AVAILABLE DATA Block Start

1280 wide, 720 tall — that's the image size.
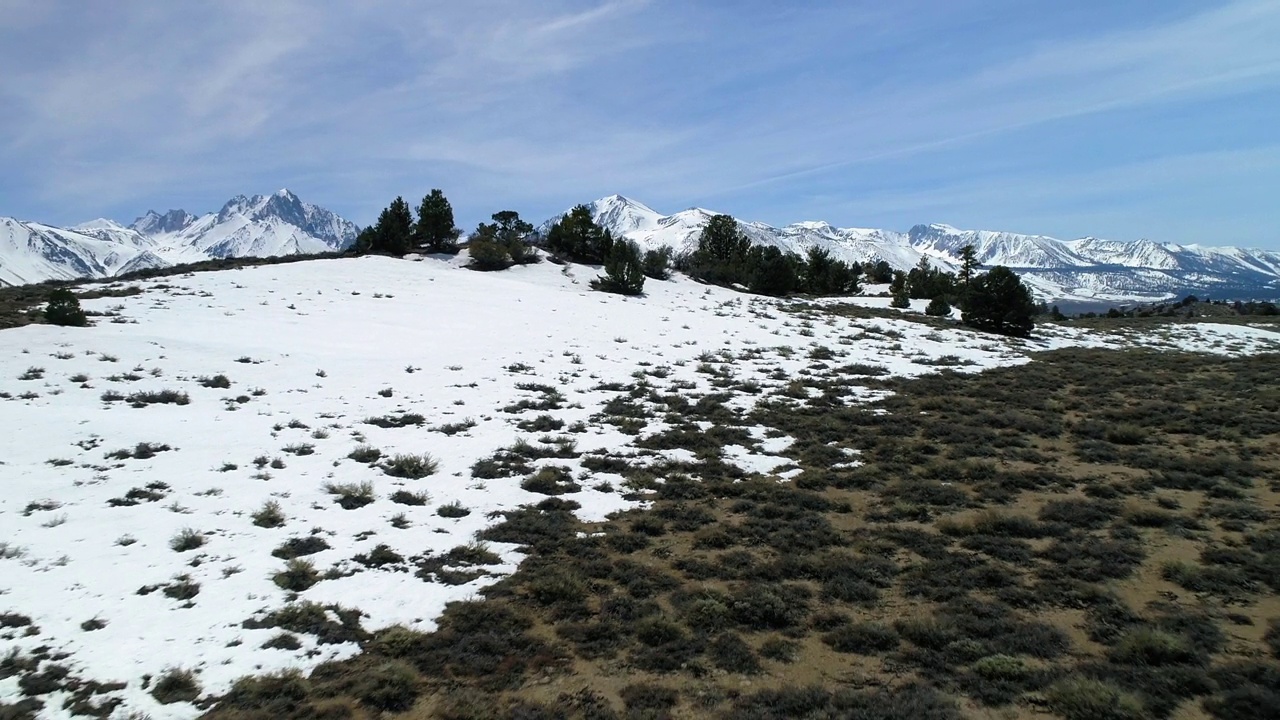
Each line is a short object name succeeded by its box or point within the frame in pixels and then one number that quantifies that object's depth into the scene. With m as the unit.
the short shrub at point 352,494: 10.72
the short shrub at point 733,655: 6.69
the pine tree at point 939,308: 43.38
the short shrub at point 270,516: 9.70
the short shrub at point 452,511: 10.61
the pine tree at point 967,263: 60.16
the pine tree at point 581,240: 57.50
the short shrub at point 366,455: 12.66
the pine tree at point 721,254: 61.97
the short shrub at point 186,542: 8.71
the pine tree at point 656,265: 55.66
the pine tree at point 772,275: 57.25
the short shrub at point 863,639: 6.96
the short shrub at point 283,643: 6.91
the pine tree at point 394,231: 52.75
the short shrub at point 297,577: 8.05
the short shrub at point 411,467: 12.20
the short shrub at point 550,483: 11.96
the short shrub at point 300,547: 8.83
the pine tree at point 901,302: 48.81
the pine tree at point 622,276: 46.13
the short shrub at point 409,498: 10.92
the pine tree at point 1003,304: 35.62
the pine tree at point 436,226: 52.97
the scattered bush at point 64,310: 20.64
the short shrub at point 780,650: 6.88
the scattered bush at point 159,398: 14.77
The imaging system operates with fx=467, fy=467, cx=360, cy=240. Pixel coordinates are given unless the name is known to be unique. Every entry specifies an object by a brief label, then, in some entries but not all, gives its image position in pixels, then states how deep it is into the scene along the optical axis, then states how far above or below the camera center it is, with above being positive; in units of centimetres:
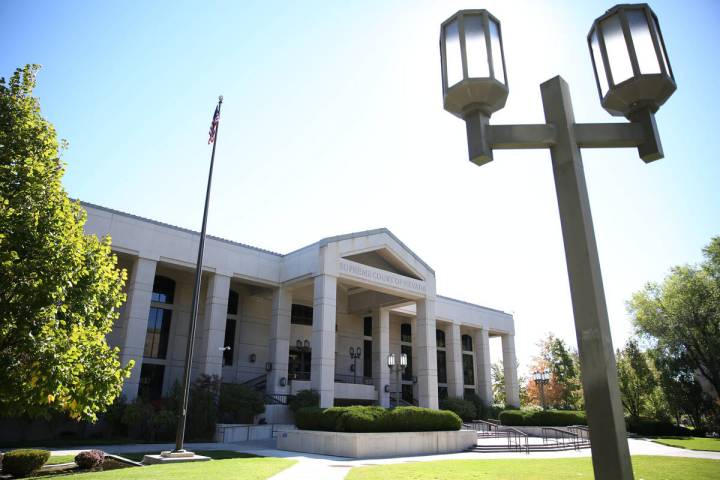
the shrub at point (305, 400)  2461 -1
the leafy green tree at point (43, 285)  886 +219
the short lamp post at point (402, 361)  2544 +204
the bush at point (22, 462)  1160 -150
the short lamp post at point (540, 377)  3209 +156
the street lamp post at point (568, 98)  328 +216
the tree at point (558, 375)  5553 +304
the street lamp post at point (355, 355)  3524 +323
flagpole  1495 +200
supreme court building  2472 +556
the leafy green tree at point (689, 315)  3400 +618
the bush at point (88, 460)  1286 -160
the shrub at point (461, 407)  3503 -46
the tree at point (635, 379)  3772 +172
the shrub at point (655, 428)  3359 -182
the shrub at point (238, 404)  2439 -22
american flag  1838 +1031
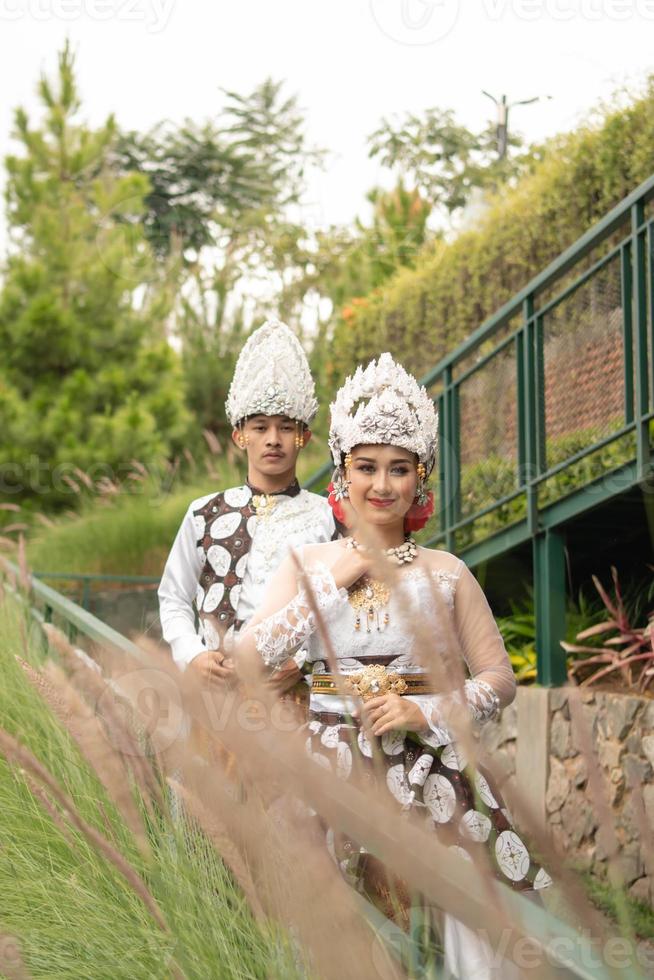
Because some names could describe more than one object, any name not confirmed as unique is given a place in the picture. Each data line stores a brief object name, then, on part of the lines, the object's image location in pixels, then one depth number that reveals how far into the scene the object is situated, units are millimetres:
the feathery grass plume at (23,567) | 3477
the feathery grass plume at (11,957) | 853
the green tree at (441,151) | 25406
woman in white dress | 2424
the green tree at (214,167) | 35688
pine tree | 16297
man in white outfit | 3369
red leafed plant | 5477
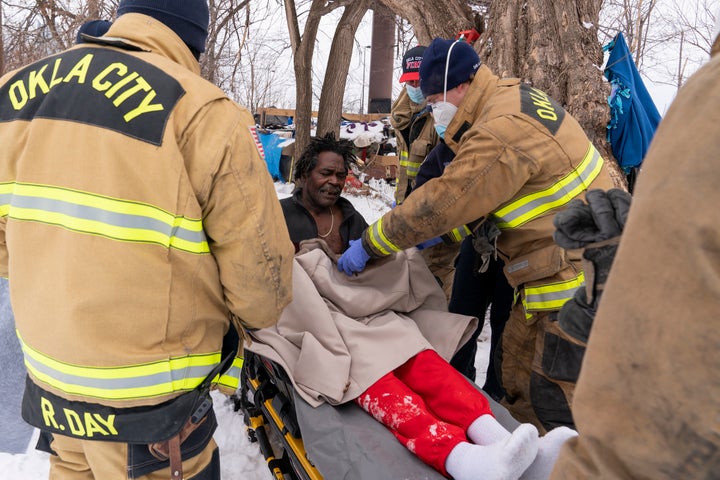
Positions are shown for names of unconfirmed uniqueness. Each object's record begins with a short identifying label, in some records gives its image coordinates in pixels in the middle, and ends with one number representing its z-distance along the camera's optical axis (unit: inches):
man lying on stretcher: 62.9
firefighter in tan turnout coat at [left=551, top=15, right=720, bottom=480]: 20.3
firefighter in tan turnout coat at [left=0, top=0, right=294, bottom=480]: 46.7
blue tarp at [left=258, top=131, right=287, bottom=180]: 373.7
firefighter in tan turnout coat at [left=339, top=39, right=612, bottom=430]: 72.4
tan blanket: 78.4
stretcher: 64.2
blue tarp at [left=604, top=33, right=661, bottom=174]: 120.0
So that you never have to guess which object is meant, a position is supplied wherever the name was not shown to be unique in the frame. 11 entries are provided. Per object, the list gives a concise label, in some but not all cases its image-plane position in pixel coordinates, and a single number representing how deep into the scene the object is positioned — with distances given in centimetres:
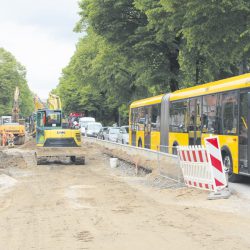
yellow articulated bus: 1513
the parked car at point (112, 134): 4169
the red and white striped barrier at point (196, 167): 1265
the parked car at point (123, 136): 3936
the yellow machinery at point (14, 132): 4037
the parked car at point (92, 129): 5020
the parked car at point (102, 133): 4525
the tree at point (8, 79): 9825
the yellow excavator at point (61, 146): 2314
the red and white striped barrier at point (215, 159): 1234
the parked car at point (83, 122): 5230
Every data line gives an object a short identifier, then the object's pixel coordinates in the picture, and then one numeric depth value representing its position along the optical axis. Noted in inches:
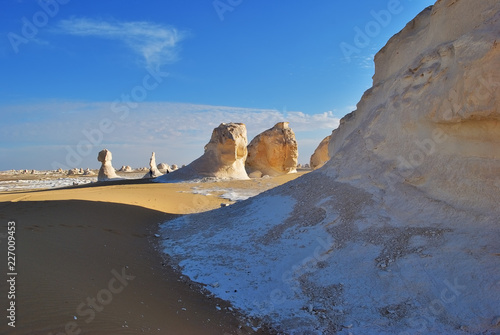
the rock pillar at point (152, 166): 1103.0
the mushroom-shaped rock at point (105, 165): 1085.1
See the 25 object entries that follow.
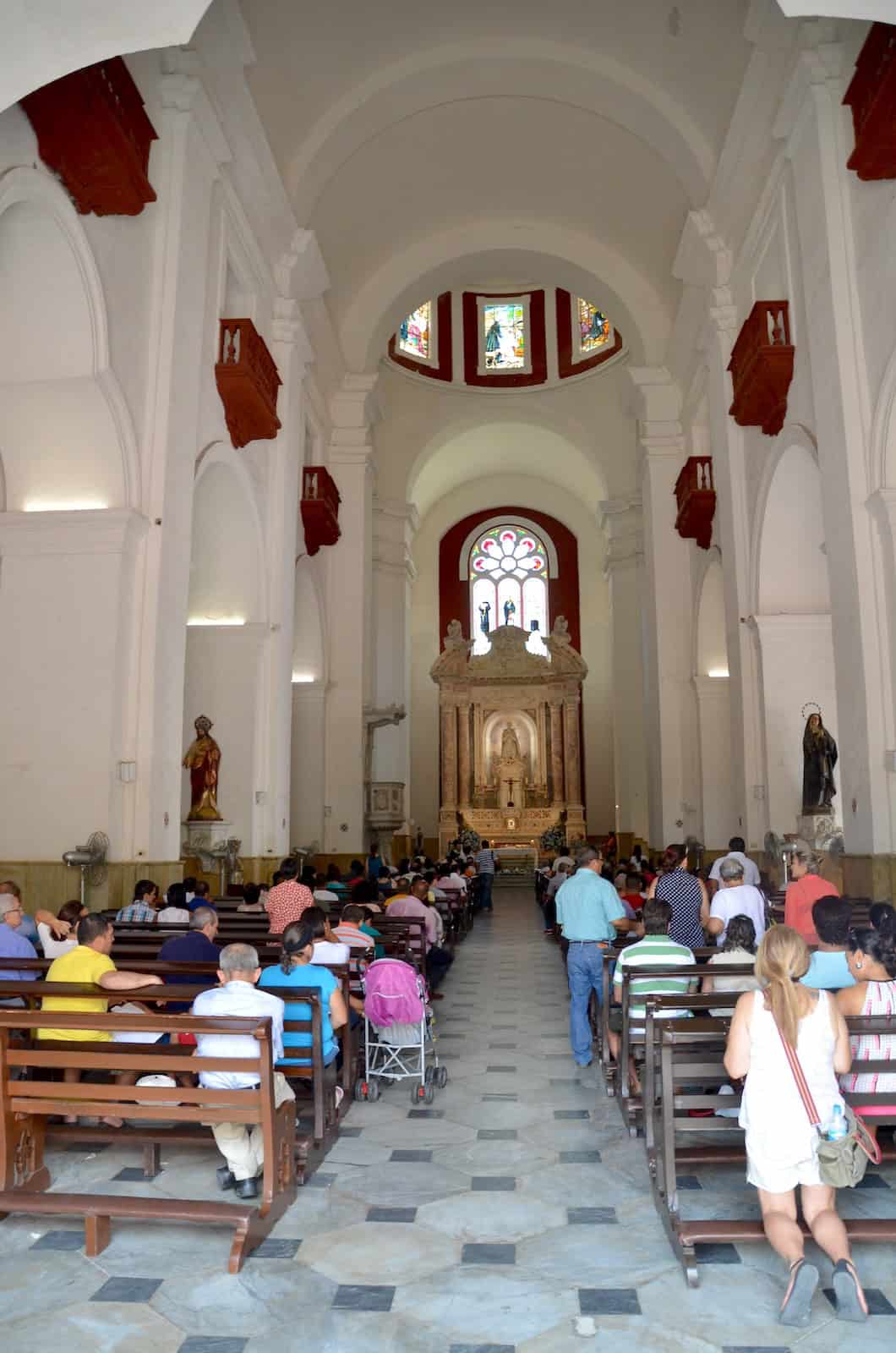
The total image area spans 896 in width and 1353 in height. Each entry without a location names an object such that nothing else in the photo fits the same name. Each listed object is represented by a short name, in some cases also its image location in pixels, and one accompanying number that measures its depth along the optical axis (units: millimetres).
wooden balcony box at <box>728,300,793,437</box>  10430
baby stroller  5723
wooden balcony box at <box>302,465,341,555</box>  15594
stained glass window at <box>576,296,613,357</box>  23422
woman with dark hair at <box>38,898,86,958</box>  5945
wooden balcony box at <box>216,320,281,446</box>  10836
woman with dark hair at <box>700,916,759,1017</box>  5074
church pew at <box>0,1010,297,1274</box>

AVAILABLE DATA Block End

Look above for the line with "the bush at point (88, 460)"; quote it and every line after it, stopping after the line with "blue tarp at [left=604, top=33, right=661, bottom=174]: 120.0", exactly, with nothing added and without pictures.

[ANSWER SPACE]:
the bush at point (88, 460)  1286 -160
the shrub at point (461, 407)  3503 -46
the tree at point (635, 379)  3772 +172
the shrub at point (655, 428)  3359 -182
the shrub at point (238, 404)  2439 -22
american flag  1838 +1031
Because some names could describe more than one object, any name not confirmed as unique is given a place in the picture. Each data line stores a brief object name, then, on part of the lines, the object's image location in pixels, then one depth number that reveals how far into the scene the object is situated, units are millimetres:
the feathery grass plume at (23,567) | 3477
the feathery grass plume at (11,957) | 853
the green tree at (441,151) | 25406
woman in white dress | 2424
the green tree at (214,167) | 35688
pine tree | 16297
man in white outfit | 3369
red leafed plant | 5477
Positions are shown for names of unconfirmed uniqueness. Each object's record begins with a short identifying label, in some records gives its image coordinates in pixels in the middle, and ends with one number representing its z-distance along the camera's optical axis (unit: inches):
man lying on stretcher: 62.9
firefighter in tan turnout coat at [left=551, top=15, right=720, bottom=480]: 20.3
firefighter in tan turnout coat at [left=0, top=0, right=294, bottom=480]: 46.7
blue tarp at [left=258, top=131, right=287, bottom=180]: 373.7
firefighter in tan turnout coat at [left=339, top=39, right=612, bottom=430]: 72.4
tan blanket: 78.4
stretcher: 64.2
blue tarp at [left=604, top=33, right=661, bottom=174]: 120.0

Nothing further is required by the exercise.